→ **TEXT PASSAGE**:
Keyboard shortcuts

Press or to navigate between chapters

Press S or / to search in the book

Press ? to show this help

Press Esc to hide this help

Quack RPC datatype matrix

How DuckDB, Arrow/DataFusion, SQE’s LogicalTypeId, and Iceberg primitive types line up for the Quack RPC path. Status reflects what works through a real duckdb 1.5.3 CLI session (SELECT ... FROM quack_query('quack:localhost:9494', ...)) against sqe-server on a feature branch and later.

Scalar types

DuckDBArrow / DataFusionLogicalTypeIdIcebergQuackNotes
BOOLEANBooleanBooleanbooleannulls round-trip
TINYINTInt8TinyInt(none)
SMALLINTInt16SmallInt(none)
INTEGERInt32Integerint
BIGINTInt64BigIntlong
UTINYINT / USMALLINT / UINTEGER / UBIGINTUInt8 / UInt16 / UInt32 / UInt64UTinyInt etc.(none)⚠️wire encoding works; DataFusion SQL planner rejects unsigned literals in SELECT (upstream limitation, not ours)
HUGEINT / UHUGEINT(no native Arrow)HugeInt / UHugeIntdecimal(38, 0)⚠️wire encoding works; DataFusion SQL planner rejects HUGEINT
FLOATFloat32Floatfloat
DOUBLEFloat64Doubledouble
DECIMAL(p, s)Decimal128Decimal + ExtraTypeInfo::Decimal { precision, scale }decimal(p, s)physical width tier-narrowed to i16/i32/i64/i128 per DuckDB; Decimal256 not supported; negative scale rejected
VARCHARUtf8 / LargeUtf8 / Utf8ViewVarcharstringDataFusion 53 emits Utf8View by default
BLOBBinary / LargeBinary / BinaryViewBlobbinarynulls round-trip
DATEDate32Datedateboth sides use days-since-1970-01-01
DATE from Date64Date64Datedatenarrowed to i32 days
TIMESTAMP_S / _MS / _US (default TIMESTAMP) / _NSTimestamp(Second/Millisecond/Microsecond/Nanosecond, None)TimestampSec / TimestampMs / Timestamp / TimestampNstimestamptimezone discarded; see follow-ups
TIMESTAMP WITH TIME ZONETimestamp(*, Some(tz))TimestampTztimestamptztimezone stripped today
TIMETime32(Second/Millisecond) / Time64(Microsecond)TimetimeTime32 variants widen ×1_000_000 / ×1_000 to i64 microseconds-of-day
TIME_NSTime64(Nanosecond)TimeNs(none, project as time)i64 nanoseconds-of-day passthrough
UUIDFixedSizeBinary(16)Uuiduuid16-byte raw passthrough; other widths rejected
INTERVALInterval(YearMonth/DayTime/MonthDayNano)Interval(none)widens into DuckDB’s 16-byte interval_t { months, days, micros }; ns floored to micros
BIT(no native Arrow)Bit(none)

→ **EXERCISE BRIEF**: According to the Quack RPC datatype matrix, which DuckDB version's CLI session does the status reflect? Answer from the text alone.

→ **EXTRACTED INFORMATION**:
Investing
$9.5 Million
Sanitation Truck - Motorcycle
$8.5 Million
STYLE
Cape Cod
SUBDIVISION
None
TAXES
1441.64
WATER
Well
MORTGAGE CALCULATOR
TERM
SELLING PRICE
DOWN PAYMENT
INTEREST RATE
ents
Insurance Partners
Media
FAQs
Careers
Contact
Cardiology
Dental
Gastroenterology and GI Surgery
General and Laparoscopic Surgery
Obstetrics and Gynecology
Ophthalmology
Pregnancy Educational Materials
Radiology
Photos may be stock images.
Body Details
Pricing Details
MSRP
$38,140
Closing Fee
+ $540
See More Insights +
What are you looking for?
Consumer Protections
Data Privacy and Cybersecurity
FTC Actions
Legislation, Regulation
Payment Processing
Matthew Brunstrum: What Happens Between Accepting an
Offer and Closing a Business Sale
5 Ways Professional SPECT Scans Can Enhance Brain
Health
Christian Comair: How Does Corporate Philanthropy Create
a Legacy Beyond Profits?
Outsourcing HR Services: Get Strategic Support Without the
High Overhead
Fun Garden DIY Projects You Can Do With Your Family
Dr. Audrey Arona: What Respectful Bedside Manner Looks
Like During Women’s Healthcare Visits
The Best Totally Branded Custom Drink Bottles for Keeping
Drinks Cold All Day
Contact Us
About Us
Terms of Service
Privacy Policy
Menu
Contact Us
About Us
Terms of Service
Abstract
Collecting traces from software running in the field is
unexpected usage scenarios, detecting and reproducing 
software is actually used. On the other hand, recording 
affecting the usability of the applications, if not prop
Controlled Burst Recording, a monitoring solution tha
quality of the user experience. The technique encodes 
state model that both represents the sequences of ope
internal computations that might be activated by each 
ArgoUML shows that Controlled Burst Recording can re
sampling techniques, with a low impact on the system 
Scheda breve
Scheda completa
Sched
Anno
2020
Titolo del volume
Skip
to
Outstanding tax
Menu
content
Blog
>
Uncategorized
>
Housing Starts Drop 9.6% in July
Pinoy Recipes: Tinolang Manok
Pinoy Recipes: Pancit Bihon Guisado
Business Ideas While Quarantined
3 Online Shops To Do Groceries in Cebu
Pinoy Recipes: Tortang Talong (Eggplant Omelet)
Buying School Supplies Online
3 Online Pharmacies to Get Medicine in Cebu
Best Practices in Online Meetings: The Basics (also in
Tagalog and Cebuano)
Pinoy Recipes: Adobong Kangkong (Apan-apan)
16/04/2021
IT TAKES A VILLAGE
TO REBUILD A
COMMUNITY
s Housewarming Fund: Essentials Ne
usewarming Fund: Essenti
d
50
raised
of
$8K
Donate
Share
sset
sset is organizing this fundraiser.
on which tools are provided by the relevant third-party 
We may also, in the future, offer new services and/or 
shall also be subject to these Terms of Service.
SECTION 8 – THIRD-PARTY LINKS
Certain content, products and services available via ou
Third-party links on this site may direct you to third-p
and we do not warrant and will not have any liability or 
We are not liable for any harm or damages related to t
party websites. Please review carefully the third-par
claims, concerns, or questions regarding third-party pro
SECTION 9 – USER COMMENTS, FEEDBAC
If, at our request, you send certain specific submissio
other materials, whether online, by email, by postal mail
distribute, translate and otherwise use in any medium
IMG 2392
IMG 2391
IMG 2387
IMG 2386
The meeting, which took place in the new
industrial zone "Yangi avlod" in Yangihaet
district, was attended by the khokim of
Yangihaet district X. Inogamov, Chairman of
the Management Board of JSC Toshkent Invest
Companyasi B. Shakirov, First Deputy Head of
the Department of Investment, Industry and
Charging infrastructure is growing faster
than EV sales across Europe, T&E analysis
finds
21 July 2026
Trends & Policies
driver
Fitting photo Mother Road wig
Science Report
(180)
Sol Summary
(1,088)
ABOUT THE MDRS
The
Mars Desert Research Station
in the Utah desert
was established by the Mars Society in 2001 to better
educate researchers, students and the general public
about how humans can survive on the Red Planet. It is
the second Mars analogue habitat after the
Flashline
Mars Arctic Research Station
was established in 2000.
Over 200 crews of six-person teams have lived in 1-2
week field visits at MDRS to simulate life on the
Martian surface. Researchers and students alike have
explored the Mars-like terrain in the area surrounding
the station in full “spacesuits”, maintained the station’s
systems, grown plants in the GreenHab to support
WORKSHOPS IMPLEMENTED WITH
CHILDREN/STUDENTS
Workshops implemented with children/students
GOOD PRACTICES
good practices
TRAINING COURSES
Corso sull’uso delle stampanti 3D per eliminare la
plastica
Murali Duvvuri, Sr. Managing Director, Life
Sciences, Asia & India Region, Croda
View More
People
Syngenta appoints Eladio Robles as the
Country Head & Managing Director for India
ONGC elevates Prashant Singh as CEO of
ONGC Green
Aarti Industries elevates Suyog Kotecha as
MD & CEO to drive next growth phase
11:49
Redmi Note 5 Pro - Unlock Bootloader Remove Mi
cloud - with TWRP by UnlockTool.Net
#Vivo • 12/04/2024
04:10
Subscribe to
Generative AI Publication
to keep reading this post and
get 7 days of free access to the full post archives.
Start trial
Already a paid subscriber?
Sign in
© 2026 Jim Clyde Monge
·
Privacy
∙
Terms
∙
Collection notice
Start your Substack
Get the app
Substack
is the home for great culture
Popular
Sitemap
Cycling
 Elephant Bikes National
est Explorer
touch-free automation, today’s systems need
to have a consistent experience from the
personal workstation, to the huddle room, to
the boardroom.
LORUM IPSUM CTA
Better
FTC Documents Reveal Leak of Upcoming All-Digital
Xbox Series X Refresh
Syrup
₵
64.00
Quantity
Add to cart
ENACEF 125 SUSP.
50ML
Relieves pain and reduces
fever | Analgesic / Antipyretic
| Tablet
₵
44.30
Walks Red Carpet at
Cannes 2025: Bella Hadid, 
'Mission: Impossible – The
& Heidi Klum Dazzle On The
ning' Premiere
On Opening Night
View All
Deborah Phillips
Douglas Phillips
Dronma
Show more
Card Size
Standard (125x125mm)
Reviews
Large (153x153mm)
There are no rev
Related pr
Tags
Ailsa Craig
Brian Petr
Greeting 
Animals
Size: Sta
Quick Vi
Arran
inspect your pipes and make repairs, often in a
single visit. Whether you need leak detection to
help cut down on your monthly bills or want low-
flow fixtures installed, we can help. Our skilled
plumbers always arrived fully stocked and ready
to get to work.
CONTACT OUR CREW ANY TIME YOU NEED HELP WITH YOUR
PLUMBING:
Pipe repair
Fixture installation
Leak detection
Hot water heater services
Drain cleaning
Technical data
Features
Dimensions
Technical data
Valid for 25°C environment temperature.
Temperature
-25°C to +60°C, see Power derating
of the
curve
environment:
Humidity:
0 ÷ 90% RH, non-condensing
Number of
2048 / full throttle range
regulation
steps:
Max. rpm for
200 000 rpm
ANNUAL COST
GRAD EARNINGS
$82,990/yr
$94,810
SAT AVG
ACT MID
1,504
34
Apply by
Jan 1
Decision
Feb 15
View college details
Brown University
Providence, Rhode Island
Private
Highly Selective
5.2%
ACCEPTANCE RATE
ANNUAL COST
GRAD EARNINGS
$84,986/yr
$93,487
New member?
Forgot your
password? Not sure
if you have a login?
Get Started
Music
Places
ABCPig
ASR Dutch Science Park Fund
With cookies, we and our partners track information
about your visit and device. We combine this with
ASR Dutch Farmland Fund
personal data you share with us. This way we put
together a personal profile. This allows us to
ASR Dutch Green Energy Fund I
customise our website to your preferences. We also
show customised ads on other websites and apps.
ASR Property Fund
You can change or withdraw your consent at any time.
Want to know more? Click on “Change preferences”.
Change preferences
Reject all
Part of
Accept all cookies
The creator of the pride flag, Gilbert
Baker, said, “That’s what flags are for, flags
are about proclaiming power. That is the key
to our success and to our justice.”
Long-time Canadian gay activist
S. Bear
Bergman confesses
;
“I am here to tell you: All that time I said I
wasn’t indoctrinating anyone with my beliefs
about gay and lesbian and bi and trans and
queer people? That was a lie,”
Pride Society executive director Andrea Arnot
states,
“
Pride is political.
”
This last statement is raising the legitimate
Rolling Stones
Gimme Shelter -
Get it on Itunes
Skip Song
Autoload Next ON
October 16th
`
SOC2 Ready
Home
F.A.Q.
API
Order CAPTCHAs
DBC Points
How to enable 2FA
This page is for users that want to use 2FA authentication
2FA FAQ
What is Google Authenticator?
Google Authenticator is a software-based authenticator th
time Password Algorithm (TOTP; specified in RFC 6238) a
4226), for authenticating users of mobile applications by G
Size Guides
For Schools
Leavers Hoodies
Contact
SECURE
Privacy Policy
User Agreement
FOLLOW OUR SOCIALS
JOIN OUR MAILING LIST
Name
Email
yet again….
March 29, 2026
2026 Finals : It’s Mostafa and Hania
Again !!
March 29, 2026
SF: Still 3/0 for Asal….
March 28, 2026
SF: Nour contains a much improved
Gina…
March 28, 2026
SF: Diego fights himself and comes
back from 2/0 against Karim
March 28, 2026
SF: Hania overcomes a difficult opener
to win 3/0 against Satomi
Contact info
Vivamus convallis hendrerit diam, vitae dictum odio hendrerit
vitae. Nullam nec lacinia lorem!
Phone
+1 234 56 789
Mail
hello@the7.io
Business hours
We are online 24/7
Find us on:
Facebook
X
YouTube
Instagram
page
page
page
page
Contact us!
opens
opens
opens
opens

→ **EXERCISE RESPONSE**: DuckDB 1.5.3